As campanhas eleitorais de 2022 iniciaram em 16 de agosto e já presenciamos uma decisão importante do Tribunal Superior Eleitoral: a divulgação de algumas informações sobre os candidatos e seus limites perante a Lei Geral de Proteção de Dados Pessoais.

O presente artigo tem como objetivo demonstrar que o novo cenário constitucional brasileiro reconhecendo a proteção de dados como um direito fundamental não foi observado na fundamentação da decisão que revogou a limitação de exibição de alguns dados de um candidato no caso analisado. Ainda, será realizado um breve comparativo com o Case C-184/201 da Corte de Justiça da União Europeia, que, no início de agosto, realizou uma ponderação entre o direito fundamental à proteção de dados e a transparência de servidores públicos na Lituânia com base no interesse público.

────────────────────────────────────────

Tarefas propostas:
1. Responda com base no trecho:
(a) Em que data começaram as campanhas eleitorais de 2022?
(b) Qual corte julgou o Case C-184/201?
(c) De que país eram os servidores públicos cuja transparência foi ponderada nesse caso?
2. Quais instituições, leis e países o trecho cita pelo nome? Liste todos.

Material de apoio:
────────────────────────────────────────

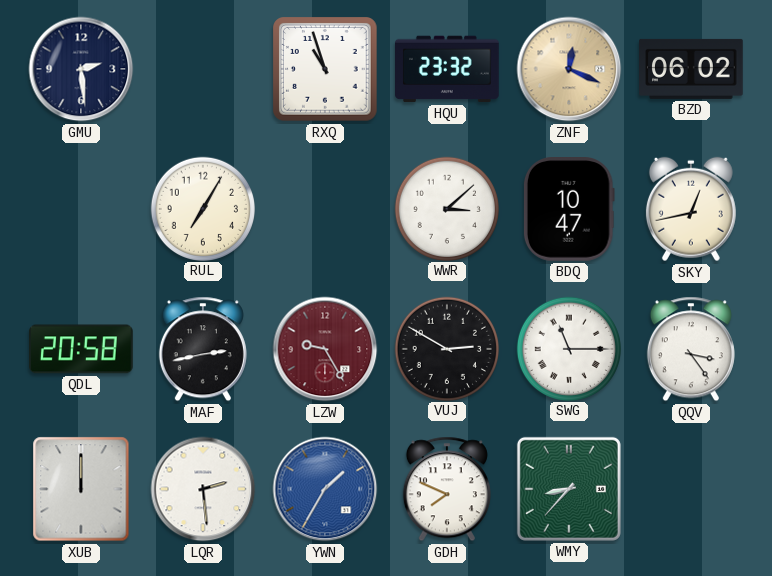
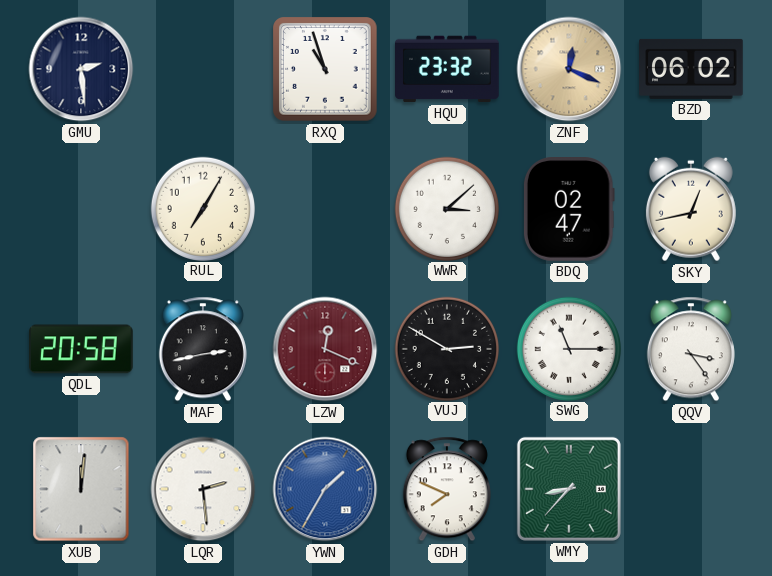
BDQ: 10:47 -> 02:47
LZW: 9:25 -> 12:19
XUB: 12:00 -> 12:01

────────────────────────────────────────

Respostas fornecidas:
1.
(a) Em 16 de agosto.
(b) A Corte de Justiça da União Europeia.
(c) Da Lituânia.

2.
- Tribunal Superior Eleitoral
- Lei Geral de Proteção de Dados Pessoais
- Corte de Justiça da União Europeia
- Lituânia